Republicans bristle at vote on sea treaty during lame duck
Senate Republicans reacted with outrage Wednesday at news that Democrats will wait until after the presidential election to bring the controversial Law of the Sea Treaty to a vote.
Senate Foreign Relations Chairman John Kerry (D-Mass.) announced the decision during a high-level hearing with Secretary of State Hillary Clinton, Defense Secretary Leon Panetta and Chairman of the Joint Chiefs of Staff Gen. Martin Dempsey. Clinton on Wednesday urged the Senate to pass the treaty “this year,” suggesting the Democratic-led Senate could do so right after the presidential election — regardless of who wins.
{mosads}“I think it’s a bad idea,” said Sen. James Inhofe (R-Okla.). “I don’t like to do something in the lame-duck session, particularly something that is as dangerous to our sovereignty as this is.”
Inhofe said he expects Republicans to gain seats in the elections, which would allow defeated Democrats to vote for the treaty. That possibility is especially controversial because it comes on the heels of the Senate’s passage of the new START nuclear disarmament treaty with Russia in December 2010.
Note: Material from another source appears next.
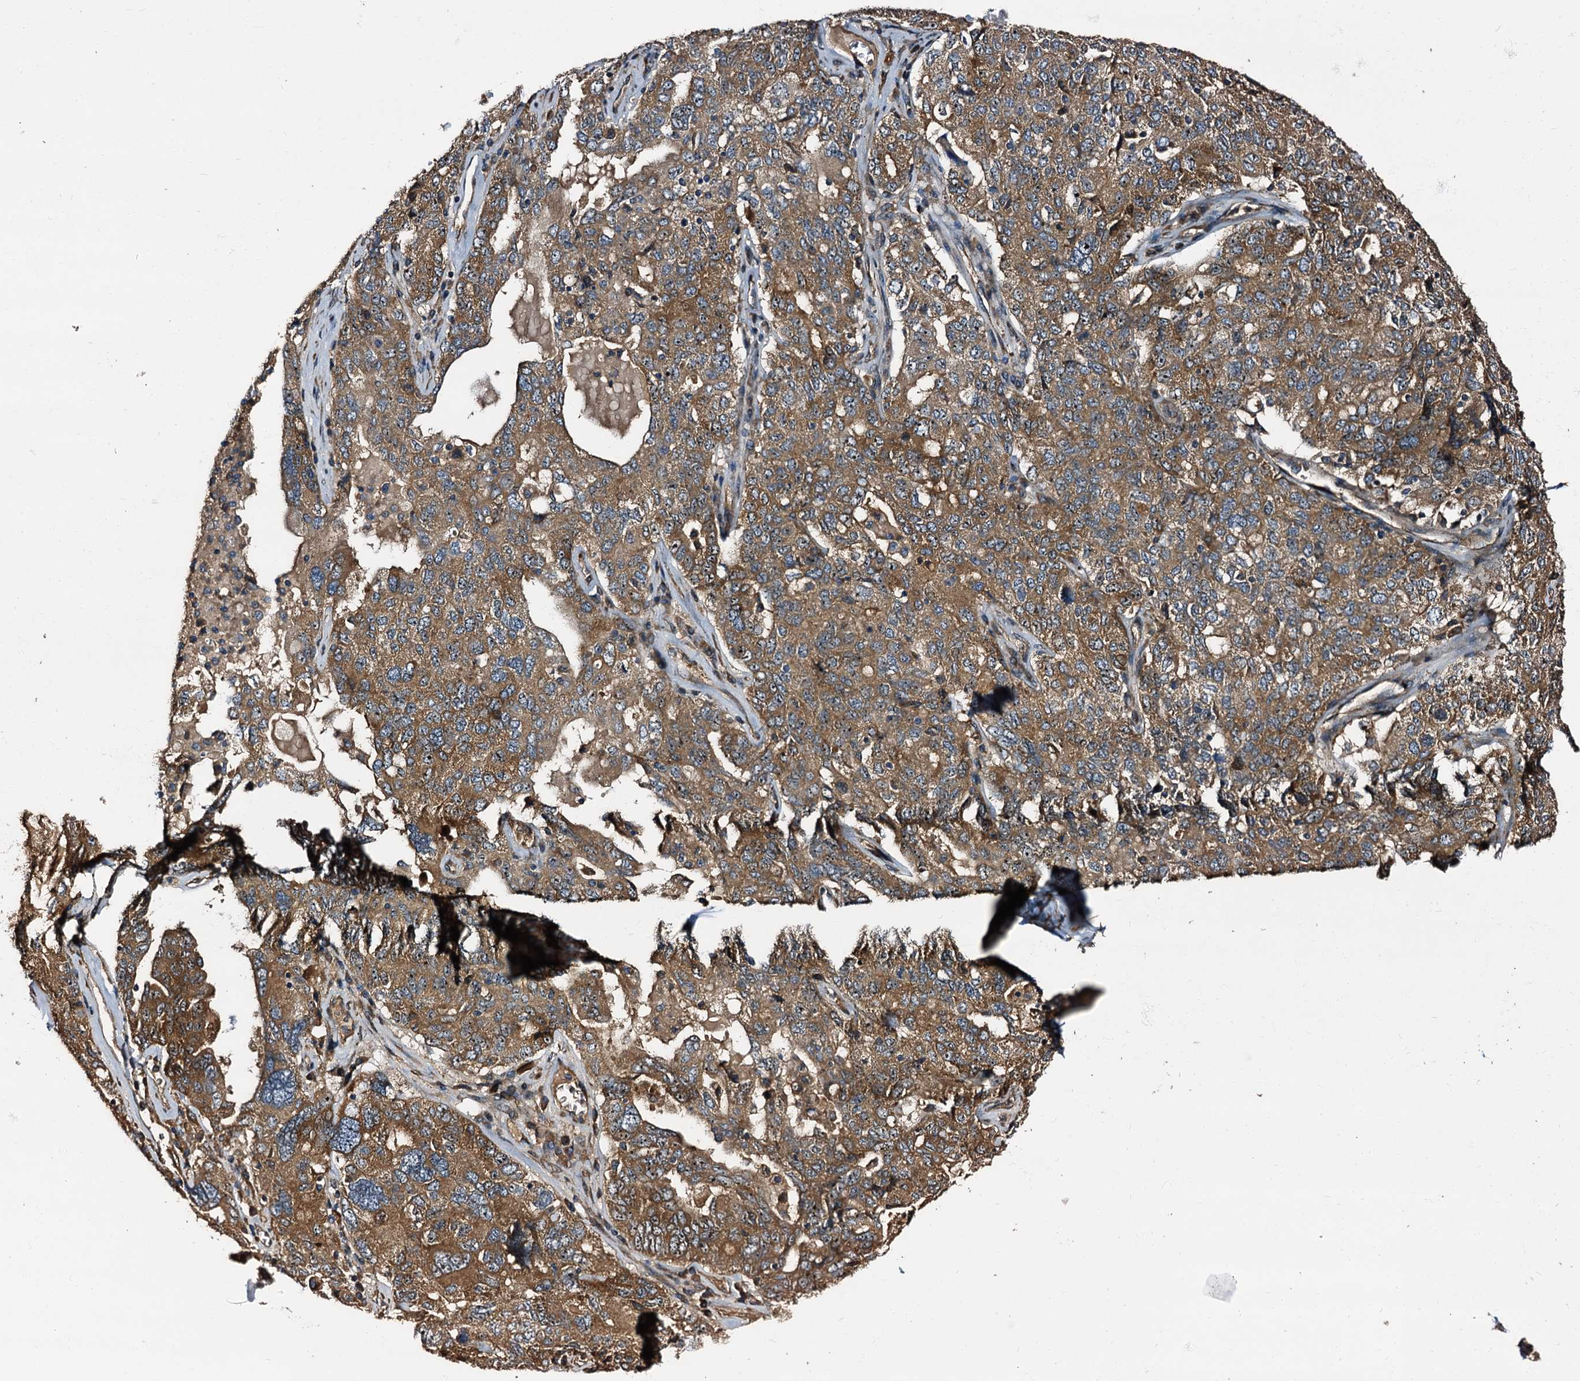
{"staining": {"intensity": "moderate", "quantity": ">75%", "location": "cytoplasmic/membranous"}, "tissue": "ovarian cancer", "cell_type": "Tumor cells", "image_type": "cancer", "snomed": [{"axis": "morphology", "description": "Carcinoma, endometroid"}, {"axis": "topography", "description": "Ovary"}], "caption": "About >75% of tumor cells in human endometroid carcinoma (ovarian) show moderate cytoplasmic/membranous protein staining as visualized by brown immunohistochemical staining.", "gene": "PEX5", "patient": {"sex": "female", "age": 62}}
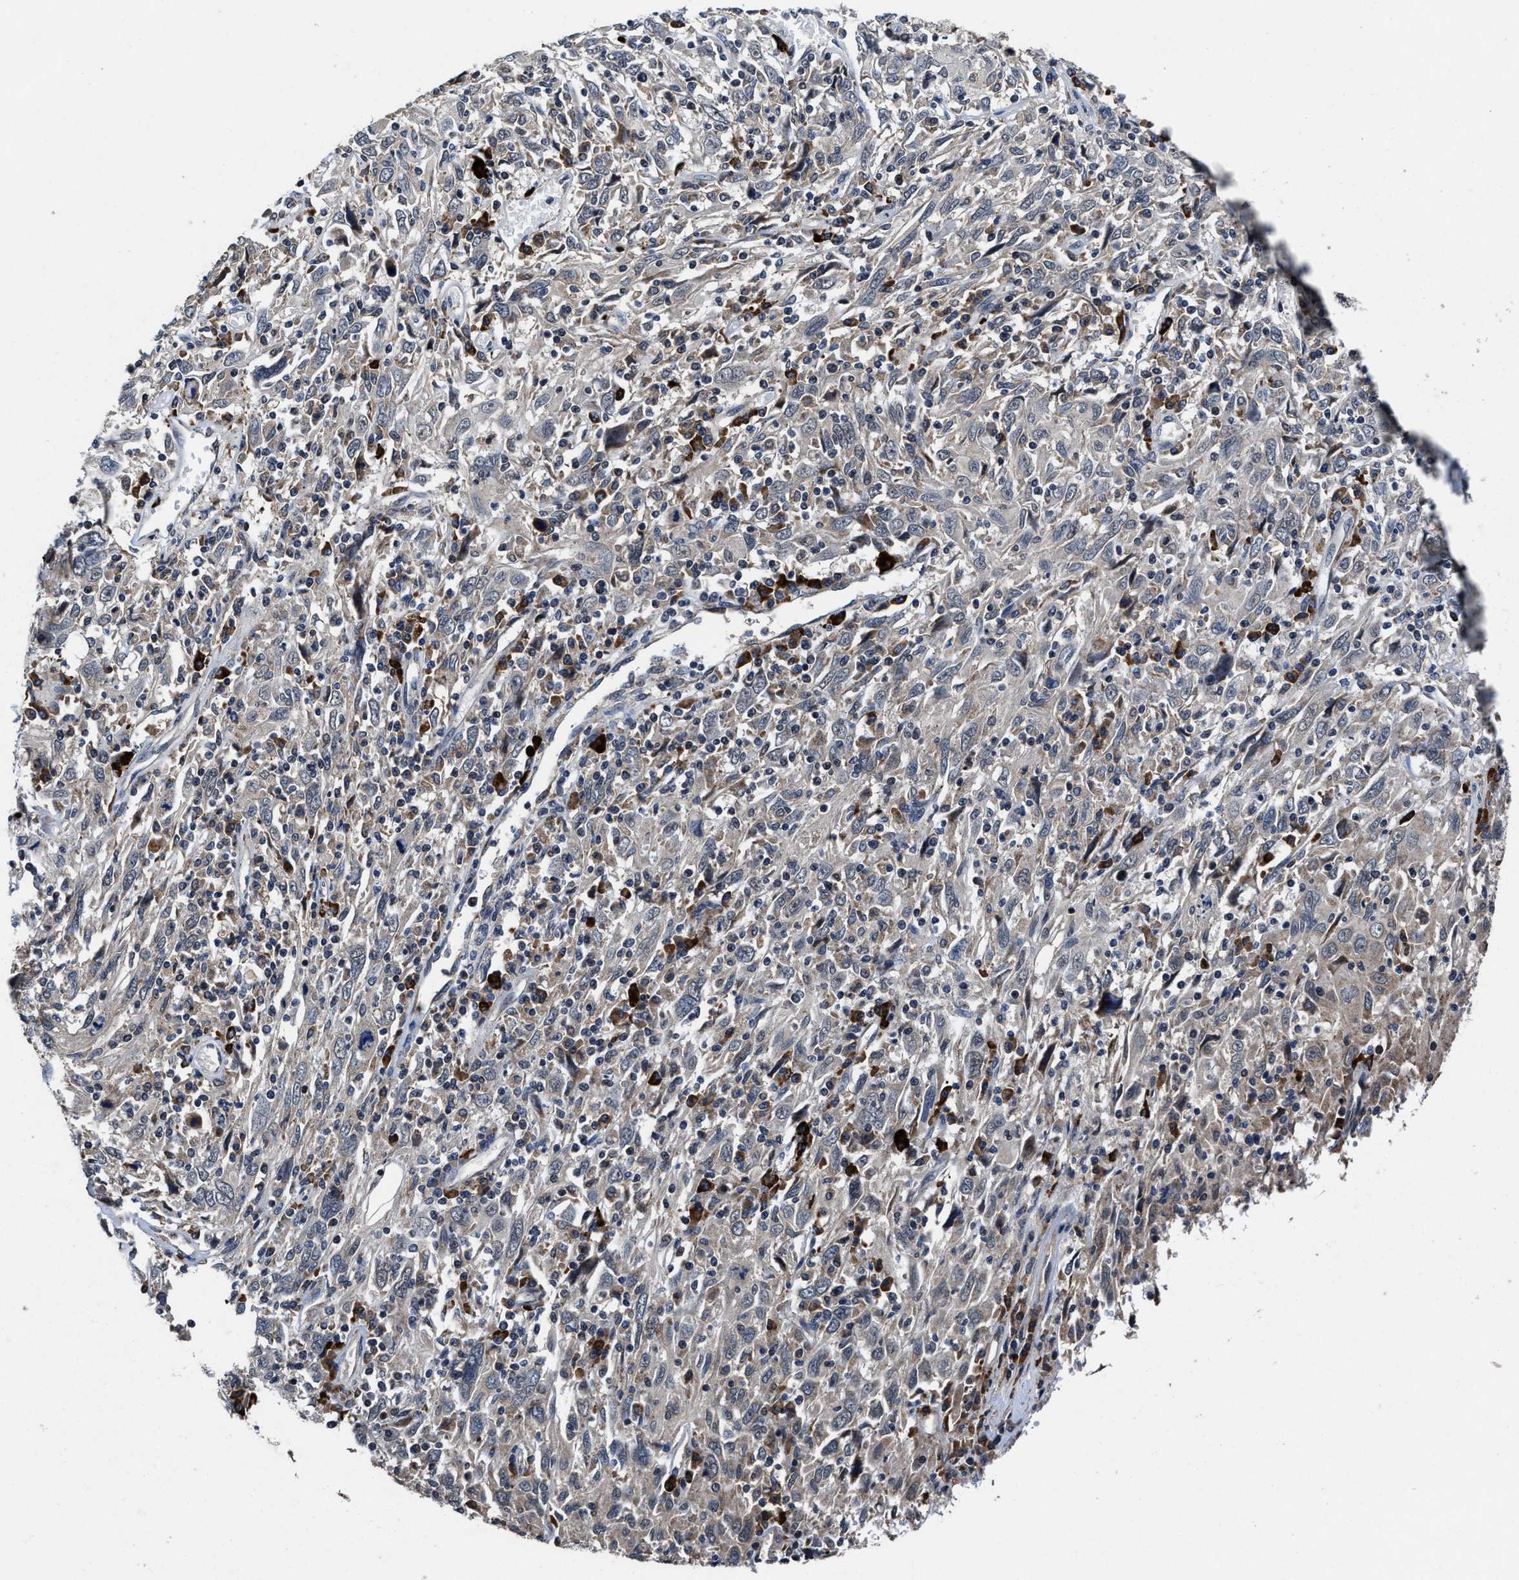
{"staining": {"intensity": "negative", "quantity": "none", "location": "none"}, "tissue": "cervical cancer", "cell_type": "Tumor cells", "image_type": "cancer", "snomed": [{"axis": "morphology", "description": "Squamous cell carcinoma, NOS"}, {"axis": "topography", "description": "Cervix"}], "caption": "Tumor cells are negative for protein expression in human cervical cancer (squamous cell carcinoma). (DAB (3,3'-diaminobenzidine) IHC, high magnification).", "gene": "TMEM53", "patient": {"sex": "female", "age": 46}}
“Ramming the START treaty through the lame-duck session with votes from politicians who had just lost at the ballot box was a shameful exercise,” said Sen. Jim DeMint (R-S.C.), “and it would be wrong to repeat that mistake” with the Law of the Sea Treaty.
Proponents of the treaty — including the U.S. Navy, oil-and-gas companies and the U.S. Chamber of Commerce — refute the notion that the United States would lose any rights by joining the more than 160 countries that have acceded the treaty over the past three decades. They say the United States is already bound by many of its decisions without having a seat at the table.
Kerry said some lawmakers “on and off the committee” have candidly told him they’d “be more comfortable” if they could avoid having to cast the controversial vote during the campaign season.
“I would like to see this treaty stay out of the hurly-burly of presidential politics,” Kerry said. “So heeding that advice, and preferring that we encourage the kind of evaluative and educational process, which does justice to this committee and justice to the United States Senate ratification process, I announce today that I do not currently intend to bring the treaty to a vote before the November election.”
That rationale didn’t convince Republicans who are on the fence.
“It’s a big policy change,” said Sen. Lindsey Graham (R-S.C.). “I’m not so sure it fits into [the lame-duck framework], but time will tell.”
Others are convinced the treaty needs to pass this year after stalling in the Senate for years.
“I have expressed concerns,” said Sen. Bob Corker (R-Tenn.). “We have so many other issues — we haven’t had the one-year review of the START treaty, we have issues going on in Iran, we have issues in Libya, in Syria. … My antenna’s up just because I’m not really sure why this, why now.”
Corker is in line to become the top Republican on the Senate Foreign Relations Committee following the defeat in the Indiana primary earlier this month of Sen. Dick Lugar (R-Ind.), a champion of both the START and the LOST treaties. Lugar’s defeat is a sharp reminder that even lame-duck votes can come back to haunt lawmakers in subsequent election cycles.
The Obama administration, however, argues that signing the treaty is more important than ever.
“One could argue, that 20 years ago, 10 years ago, maybe even five years ago, joining the convention was important but not urgent,” Clinton testified Wednesday. “That is no longer the case today.”
She noted four new developments that make U.S. participation “a matter of utmost security and economic urgency”:
• U.S. oil-and-gas companies are now capable of drilling for energy on the extended continental shelf past 200 nautical miles, but aren’t willing to do so without the legal certainty embodied in the treaty;
• the treaty gives mining companies a secure title to deep seabed mining, which is also taking off thanks to technological advances;
• global climate change is opening up the Arctic to new opportunities such as fishing, drilling and shipping that Russia and other Arctic states are taking advantage of through the treaty; and
• the treaty body addressing deep seabed mining is now drawing up the rules to govern the extraction of rare-earth minerals that are vital to the cell phone and computer industries, without formal input from the United States.
Critics say the treaty would force oil-and-gas companies to pay royalties to a treaty body and pave the way to regulation of greenhouse gases that pollute the ocean. Proponents say energy companies would rather pay royalties if it means they can drill and refute the argument that the United States would be bound by greenhouse gas restrictions.
To date, 26 Senate Republicans have signed onto a letter opposing the treaty — just eight shy of the 34 they need to block treaty passage in the Senate, which requires a two-thirds majority. Inhofe said he expects more lawmakers to oppose the treaty but have so far declined to sign their names, but others think the treaty has the votes to pass this year after failing in 2007.
“I think there’s two-thirds vote for it,” said Sen. Carl Levin (D-Mich.), chairman of the Senate Armed Services Committee. “All of our military leaders are for it. It ought to pass, it should have passed years ago. It puts us at a big disadvantage not to be at that table when the discussions on implementation of that treaty take place.”